» **What you will do**: Report each line of the data that has "name" somewhere in it.
The input START
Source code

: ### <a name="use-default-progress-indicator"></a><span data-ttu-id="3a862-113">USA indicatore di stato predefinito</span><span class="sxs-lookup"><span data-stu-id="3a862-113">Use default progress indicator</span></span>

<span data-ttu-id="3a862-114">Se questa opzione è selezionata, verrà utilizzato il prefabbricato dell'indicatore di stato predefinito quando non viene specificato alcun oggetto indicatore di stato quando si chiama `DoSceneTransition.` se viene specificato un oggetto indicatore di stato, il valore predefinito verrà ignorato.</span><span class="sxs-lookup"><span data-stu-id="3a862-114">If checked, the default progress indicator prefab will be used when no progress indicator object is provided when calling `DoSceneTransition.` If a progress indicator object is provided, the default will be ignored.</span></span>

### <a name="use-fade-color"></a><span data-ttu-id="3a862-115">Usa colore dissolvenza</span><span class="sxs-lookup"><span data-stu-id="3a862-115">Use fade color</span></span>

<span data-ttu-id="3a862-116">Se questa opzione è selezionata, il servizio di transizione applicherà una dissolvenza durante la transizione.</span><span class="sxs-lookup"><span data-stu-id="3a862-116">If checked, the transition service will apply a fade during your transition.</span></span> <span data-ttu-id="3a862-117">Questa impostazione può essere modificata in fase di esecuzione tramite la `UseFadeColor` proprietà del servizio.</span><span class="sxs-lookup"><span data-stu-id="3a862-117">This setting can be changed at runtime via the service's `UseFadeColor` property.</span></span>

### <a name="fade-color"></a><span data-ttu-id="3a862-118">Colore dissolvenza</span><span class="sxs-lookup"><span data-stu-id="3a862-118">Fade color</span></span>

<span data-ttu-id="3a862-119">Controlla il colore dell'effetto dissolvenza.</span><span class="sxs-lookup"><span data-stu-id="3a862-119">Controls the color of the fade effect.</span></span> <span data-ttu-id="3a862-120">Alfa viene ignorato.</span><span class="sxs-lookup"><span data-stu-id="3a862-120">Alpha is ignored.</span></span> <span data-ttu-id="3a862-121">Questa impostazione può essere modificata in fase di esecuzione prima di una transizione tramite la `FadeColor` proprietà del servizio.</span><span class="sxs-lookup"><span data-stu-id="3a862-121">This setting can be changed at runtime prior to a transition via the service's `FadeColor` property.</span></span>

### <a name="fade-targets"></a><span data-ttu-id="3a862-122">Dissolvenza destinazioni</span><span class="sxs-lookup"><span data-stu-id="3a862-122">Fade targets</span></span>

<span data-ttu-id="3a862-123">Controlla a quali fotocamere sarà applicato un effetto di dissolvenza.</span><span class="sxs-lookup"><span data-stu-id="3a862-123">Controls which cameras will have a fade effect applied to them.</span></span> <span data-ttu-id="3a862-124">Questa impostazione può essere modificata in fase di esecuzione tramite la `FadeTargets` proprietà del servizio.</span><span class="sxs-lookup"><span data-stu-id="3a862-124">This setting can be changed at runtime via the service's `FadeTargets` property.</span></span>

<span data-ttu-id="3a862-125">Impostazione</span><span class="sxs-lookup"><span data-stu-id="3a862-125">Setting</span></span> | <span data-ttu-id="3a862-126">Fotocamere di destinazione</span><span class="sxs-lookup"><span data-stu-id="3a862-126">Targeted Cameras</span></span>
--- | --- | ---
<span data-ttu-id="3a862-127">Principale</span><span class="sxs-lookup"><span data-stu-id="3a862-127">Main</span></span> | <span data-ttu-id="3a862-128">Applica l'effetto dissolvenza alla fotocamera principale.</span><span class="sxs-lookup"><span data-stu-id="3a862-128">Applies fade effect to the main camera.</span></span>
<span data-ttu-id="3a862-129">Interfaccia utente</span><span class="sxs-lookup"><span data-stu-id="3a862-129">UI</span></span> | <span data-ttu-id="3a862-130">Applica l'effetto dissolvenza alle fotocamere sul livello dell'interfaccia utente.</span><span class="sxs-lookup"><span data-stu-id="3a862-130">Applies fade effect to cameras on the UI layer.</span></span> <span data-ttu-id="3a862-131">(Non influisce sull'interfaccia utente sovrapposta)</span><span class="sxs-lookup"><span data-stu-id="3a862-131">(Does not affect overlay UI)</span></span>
The input END
» **Result below**:
: ### <a name="use-default-progress-indicator"></a><span data-ttu-id="3a862-113">USA indicatore di stato predefinito</span><span class="sxs-lookup"><span data-stu-id="3a862-113">Use default progress indicator</span></span>
### <a name="use-fade-color"></a><span data-ttu-id="3a862-115">Usa colore dissolvenza</span><span class="sxs-lookup"><span data-stu-id="3a862-115">Use fade color</span></span>
### <a name="fade-color"></a><span data-ttu-id="3a862-118">Colore dissolvenza</span><span class="sxs-lookup"><span data-stu-id="3a862-118">Fade color</span></span>
### <a name="fade-targets"></a><span data-ttu-id="3a862-122">Dissolvenza destinazioni</span><span class="sxs-lookup"><span data-stu-id="3a862-122">Fade targets</span></span>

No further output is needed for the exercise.